[INFORMATION PROVIDED]
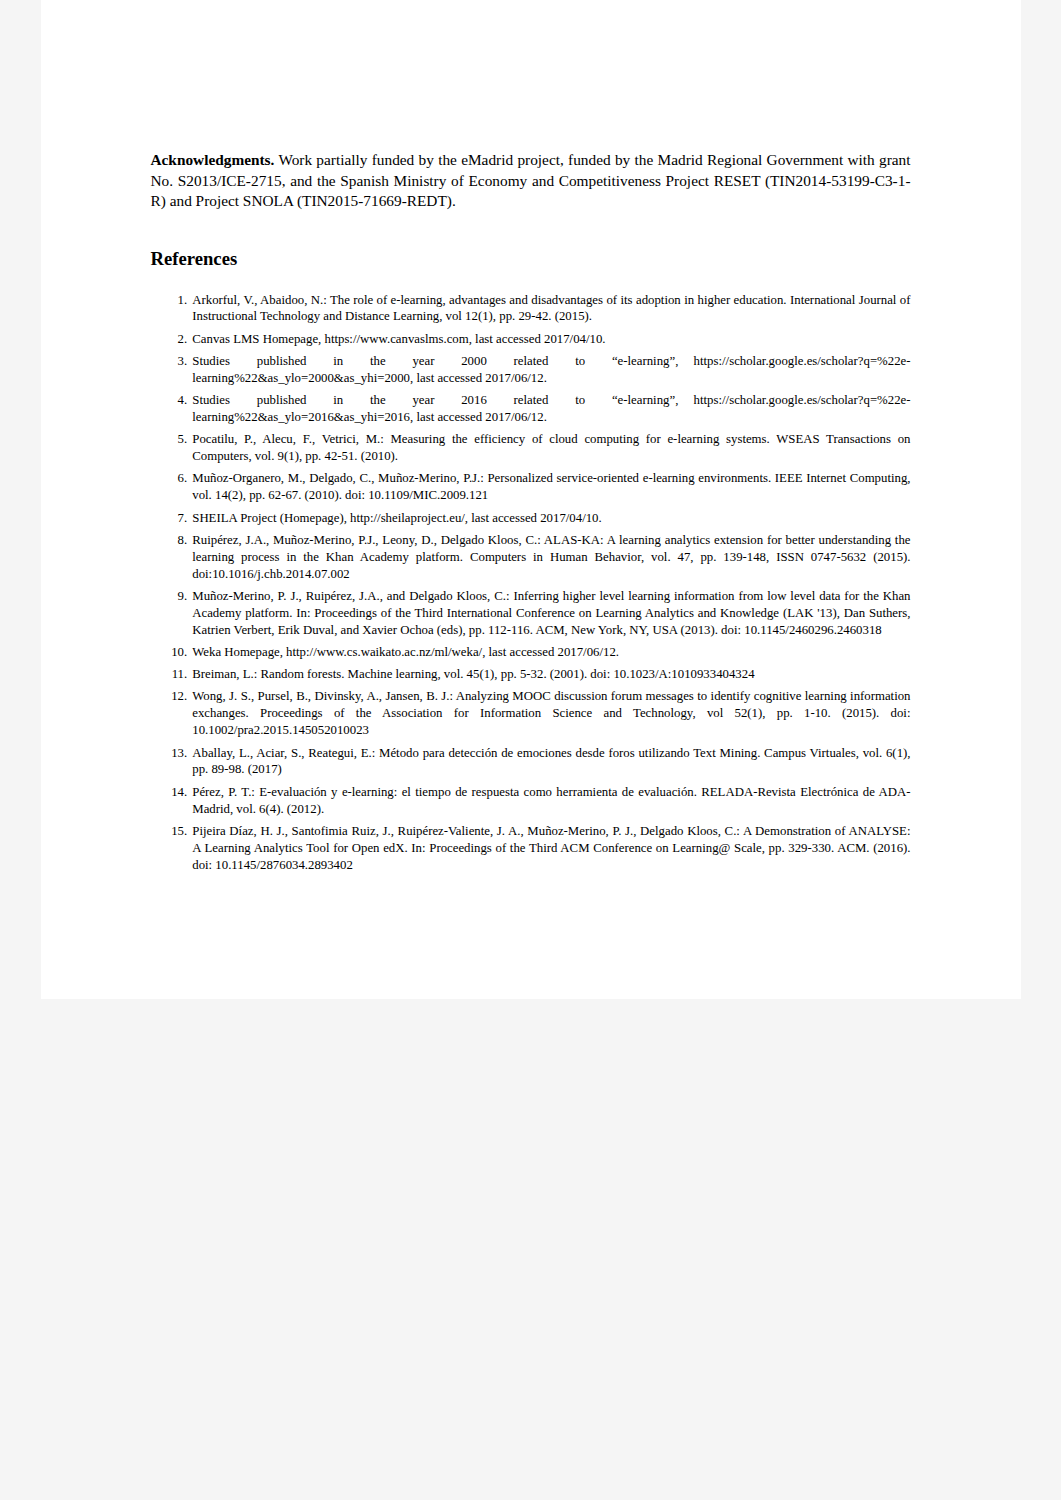Acknowledgments. Work partially funded by the eMadrid project, funded by the Madrid Regional Government with grant No. S2013/ICE-2715, and the Spanish Ministry of Economy and Competitiveness Project RESET (TIN2014-53199-C3-1-R) and Project SNOLA (TIN2015-71669-REDT).
References
Arkorful, V., Abaidoo, N.: The role of e-learning, advantages and disadvantages of its adoption in higher education. International Journal of Instructional Technology and Distance Learning, vol 12(1), pp. 29-42. (2015).
Canvas LMS Homepage, https://www.canvaslms.com, last accessed 2017/04/10.
Studies published in the year 2000 related to “e-learning”, https://scholar.google.es/scholar?q=%22e-learning%22&as_ylo=2000&as_yhi=2000, last accessed 2017/06/12.
Studies published in the year 2016 related to “e-learning”, https://scholar.google.es/scholar?q=%22e-learning%22&as_ylo=2016&as_yhi=2016, last accessed 2017/06/12.
Pocatilu, P., Alecu, F., Vetrici, M.: Measuring the efficiency of cloud computing for e-learning systems. WSEAS Transactions on Computers, vol. 9(1), pp. 42-51. (2010).
Muñoz-Organero, M., Delgado, C., Muñoz-Merino, P.J.: Personalized service-oriented e-learning environments. IEEE Internet Computing, vol. 14(2), pp. 62-67. (2010). doi: 10.1109/MIC.2009.121
SHEILA Project (Homepage), http://sheilaproject.eu/, last accessed 2017/04/10.
Ruipérez, J.A., Muñoz-Merino, P.J., Leony, D., Delgado Kloos, C.: ALAS-KA: A learning analytics extension for better understanding the learning process in the Khan Academy platform. Computers in Human Behavior, vol. 47, pp. 139-148, ISSN 0747-5632 (2015). doi:10.1016/j.chb.2014.07.002
Muñoz-Merino, P. J., Ruipérez, J.A., and Delgado Kloos, C.: Inferring higher level learning information from low level data for the Khan Academy platform. In: Proceedings of the Third International Conference on Learning Analytics and Knowledge (LAK '13), Dan Suthers, Katrien Verbert, Erik Duval, and Xavier Ochoa (eds), pp. 112-116. ACM, New York, NY, USA (2013). doi: 10.1145/2460296.2460318
Weka Homepage, http://www.cs.waikato.ac.nz/ml/weka/, last accessed 2017/06/12.
Breiman, L.: Random forests. Machine learning, vol. 45(1), pp. 5-32. (2001). doi: 10.1023/A:1010933404324
Wong, J. S., Pursel, B., Divinsky, A., Jansen, B. J.: Analyzing MOOC discussion forum messages to identify cognitive learning information exchanges. Proceedings of the Association for Information Science and Technology, vol 52(1), pp. 1-10. (2015). doi: 10.1002/pra2.2015.145052010023
Aballay, L., Aciar, S., Reategui, E.: Método para detección de emociones desde foros utilizando Text Mining. Campus Virtuales, vol. 6(1), pp. 89-98. (2017)
Pérez, P. T.: E-evaluación y e-learning: el tiempo de respuesta como herramienta de evaluación. RELADA-Revista Electrónica de ADA-Madrid, vol. 6(4). (2012).
Pijeira Díaz, H. J., Santofimia Ruiz, J., Ruipérez-Valiente, J. A., Muñoz-Merino, P. J., Delgado Kloos, C.: A Demonstration of ANALYSE: A Learning Analytics Tool for Open edX. In: Proceedings of the Third ACM Conference on Learning@ Scale, pp. 329-330. ACM. (2016). doi: 10.1145/2876034.2893402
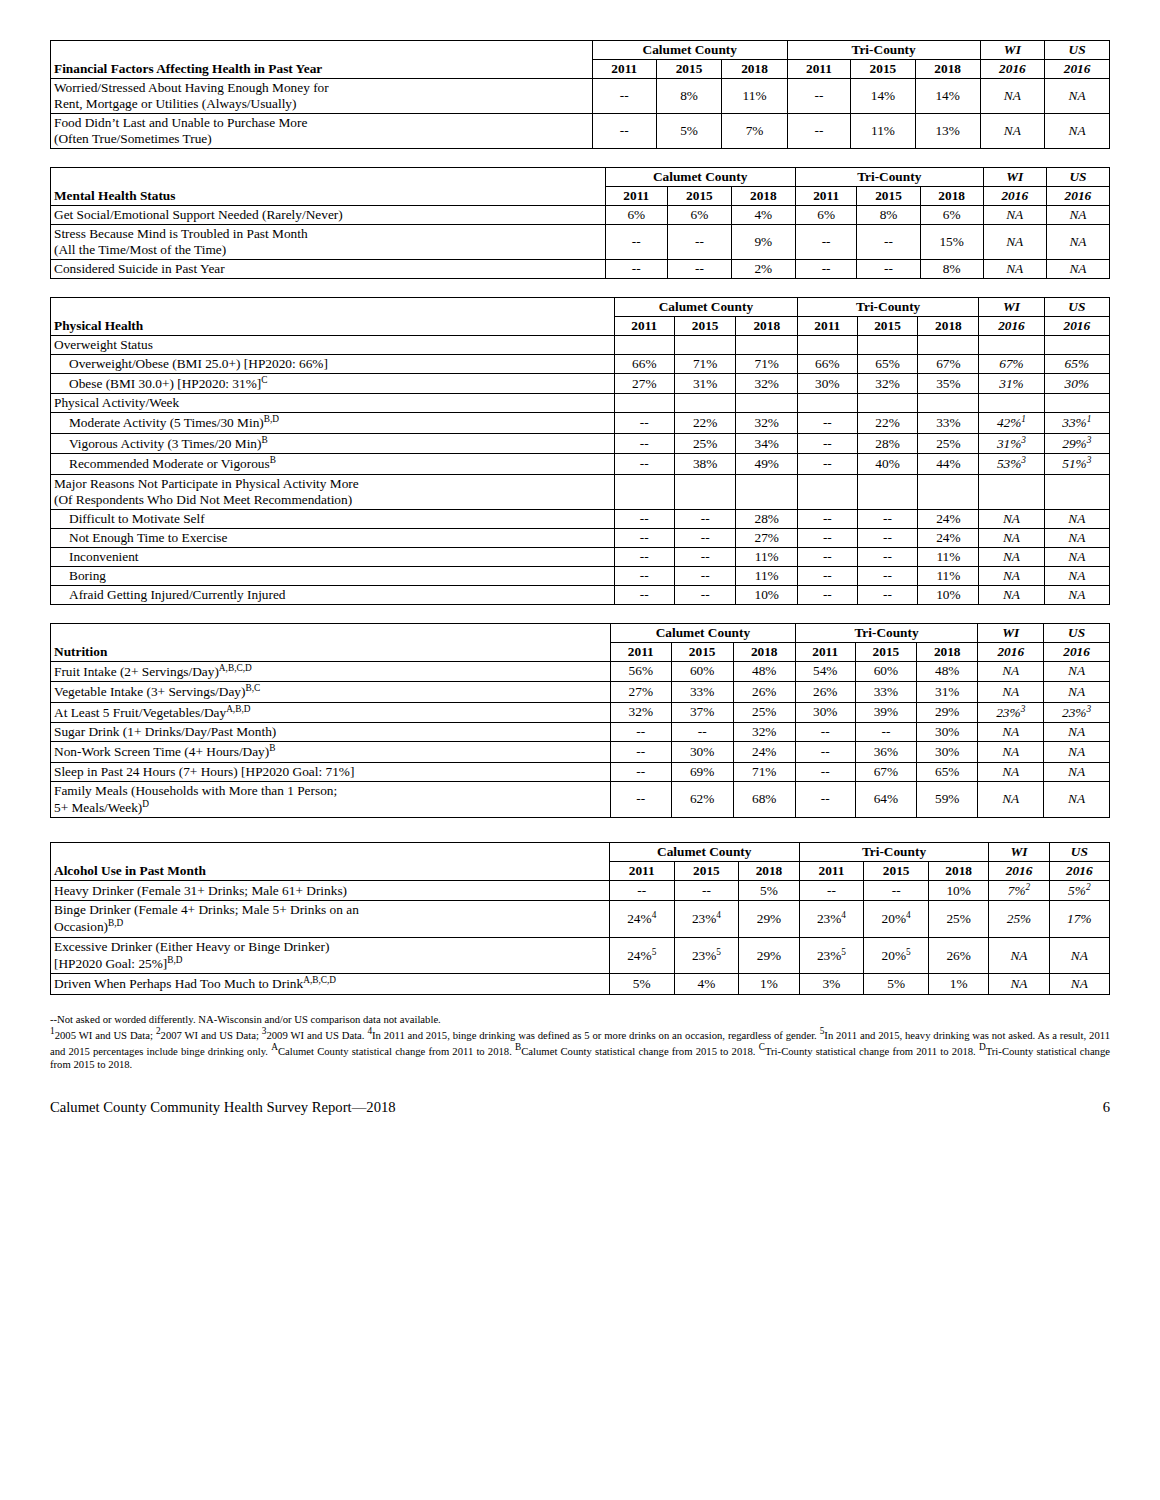| Financial Factors Affecting Health in Past Year | Calumet County | Tri-County | WI | US |
| --- | --- | --- | --- | --- |
| 2011 | 2015 | 2018 | 2011 | 2015 | 2018 | 2016 | 2016 |
| Worried/Stressed About Having Enough Money for Rent, Mortgage or Utilities (Always/Usually) | -- | 8% | 11% | -- | 14% | 14% | NA | NA |
| Food Didn’t Last and Unable to Purchase More (Often True/Sometimes True) | -- | 5% | 7% | -- | 11% | 13% | NA | NA |
| Mental Health Status | Calumet County | Tri-County | WI | US |
| --- | --- | --- | --- | --- |
| 2011 | 2015 | 2018 | 2011 | 2015 | 2018 | 2016 | 2016 |
| Get Social/Emotional Support Needed (Rarely/Never) | 6% | 6% | 4% | 6% | 8% | 6% | NA | NA |
| Stress Because Mind is Troubled in Past Month (All the Time/Most of the Time) | -- | -- | 9% | -- | -- | 15% | NA | NA |
| Considered Suicide in Past Year | -- | -- | 2% | -- | -- | 8% | NA | NA |
| Physical Health | Calumet County | Tri-County | WI | US |
| --- | --- | --- | --- | --- |
| 2011 | 2015 | 2018 | 2011 | 2015 | 2018 | 2016 | 2016 |
| Overweight Status | | | | | | | | |
| Overweight/Obese (BMI 25.0+) [HP2020: 66%] | 66% | 71% | 71% | 66% | 65% | 67% | 67% | 65% |
| Obese (BMI 30.0+) [HP2020: 31%] C | 27% | 31% | 32% | 30% | 32% | 35% | 31% | 30% |
| Physical Activity/Week | | | | | | | | |
| Moderate Activity (5 Times/30 Min) B,D | -- | 22% | 32% | -- | 22% | 33% | 42% 1 | 33% 1 |
| Vigorous Activity (3 Times/20 Min) B | -- | 25% | 34% | -- | 28% | 25% | 31% 3 | 29% 3 |
| Recommended Moderate or Vigorous B | -- | 38% | 49% | -- | 40% | 44% | 53% 3 | 51% 3 |
| Major Reasons Not Participate in Physical Activity More (Of Respondents Who Did Not Meet Recommendation) | | | | | | | | |
| Difficult to Motivate Self | -- | -- | 28% | -- | -- | 24% | NA | NA |
| Not Enough Time to Exercise | -- | -- | 27% | -- | -- | 24% | NA | NA |
| Inconvenient | -- | -- | 11% | -- | -- | 11% | NA | NA |
| Boring | -- | -- | 11% | -- | -- | 11% | NA | NA |
| Afraid Getting Injured/Currently Injured | -- | -- | 10% | -- | -- | 10% | NA | NA |
| Nutrition | Calumet County | Tri-County | WI | US |
| --- | --- | --- | --- | --- |
| 2011 | 2015 | 2018 | 2011 | 2015 | 2018 | 2016 | 2016 |
| Fruit Intake (2+ Servings/Day) A,B,C,D | 56% | 60% | 48% | 54% | 60% | 48% | NA | NA |
| Vegetable Intake (3+ Servings/Day) B,C | 27% | 33% | 26% | 26% | 33% | 31% | NA | NA |
| At Least 5 Fruit/Vegetables/Day A,B,D | 32% | 37% | 25% | 30% | 39% | 29% | 23% 3 | 23% 3 |
| Sugar Drink (1+ Drinks/Day/Past Month) | -- | -- | 32% | -- | -- | 30% | NA | NA |
| Non-Work Screen Time (4+ Hours/Day) B | -- | 30% | 24% | -- | 36% | 30% | NA | NA |
| Sleep in Past 24 Hours (7+ Hours) [HP2020 Goal: 71%] | -- | 69% | 71% | -- | 67% | 65% | NA | NA |
| Family Meals (Households with More than 1 Person; 5+ Meals/Week) D | -- | 62% | 68% | -- | 64% | 59% | NA | NA |
| Alcohol Use in Past Month | Calumet County | Tri-County | WI | US |
| --- | --- | --- | --- | --- |
| 2011 | 2015 | 2018 | 2011 | 2015 | 2018 | 2016 | 2016 |
| Heavy Drinker (Female 31+ Drinks; Male 61+ Drinks) | -- | -- | 5% | -- | -- | 10% | 7% 2 | 5% 2 |
| Binge Drinker (Female 4+ Drinks; Male 5+ Drinks on an Occasion) B,D | 24% 4 | 23% 4 | 29% | 23% 4 | 20% 4 | 25% | 25% | 17% |
| Excessive Drinker (Either Heavy or Binge Drinker) [HP2020 Goal: 25%] B,D | 24% 5 | 23% 5 | 29% | 23% 5 | 20% 5 | 26% | NA | NA |
| Driven When Perhaps Had Too Much to Drink A,B,C,D | 5% | 4% | 1% | 3% | 5% | 1% | NA | NA |
--Not asked or worded differently. NA-Wisconsin and/or US comparison data not available.
12005 WI and US Data; 22007 WI and US Data; 32009 WI and US Data. 4In 2011 and 2015, binge drinking was defined as 5 or more drinks on an occasion, regardless of gender. 5In 2011 and 2015, heavy drinking was not asked. As a result, 2011 and 2015 percentages include binge drinking only. ACalumet County statistical change from 2011 to 2018. BCalumet County statistical change from 2015 to 2018. CTri-County statistical change from 2011 to 2018. DTri-County statistical change from 2015 to 2018.
Calumet County Community Health Survey Report—2018 6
[/INFORMATION PROVIDED]
Could you retype exactly the lines above, starting at the line that contains "25% | 25% | 17% |" and ending at the line that contains "5% | 1% | NA | NA |", and nothing more?

_ANSWER TO THE EXERCISE:_
| Binge Drinker (Female 4+ Drinks; Male 5+ Drinks on an Occasion) B,D | 24% 4 | 23% 4 | 29% | 23% 4 | 20% 4 | 25% | 25% | 17% |
| Excessive Drinker (Either Heavy or Binge Drinker) [HP2020 Goal: 25%] B,D | 24% 5 | 23% 5 | 29% | 23% 5 | 20% 5 | 26% | NA | NA |
| Driven When Perhaps Had Too Much to Drink A,B,C,D | 5% | 4% | 1% | 3% | 5% | 1% | NA | NA |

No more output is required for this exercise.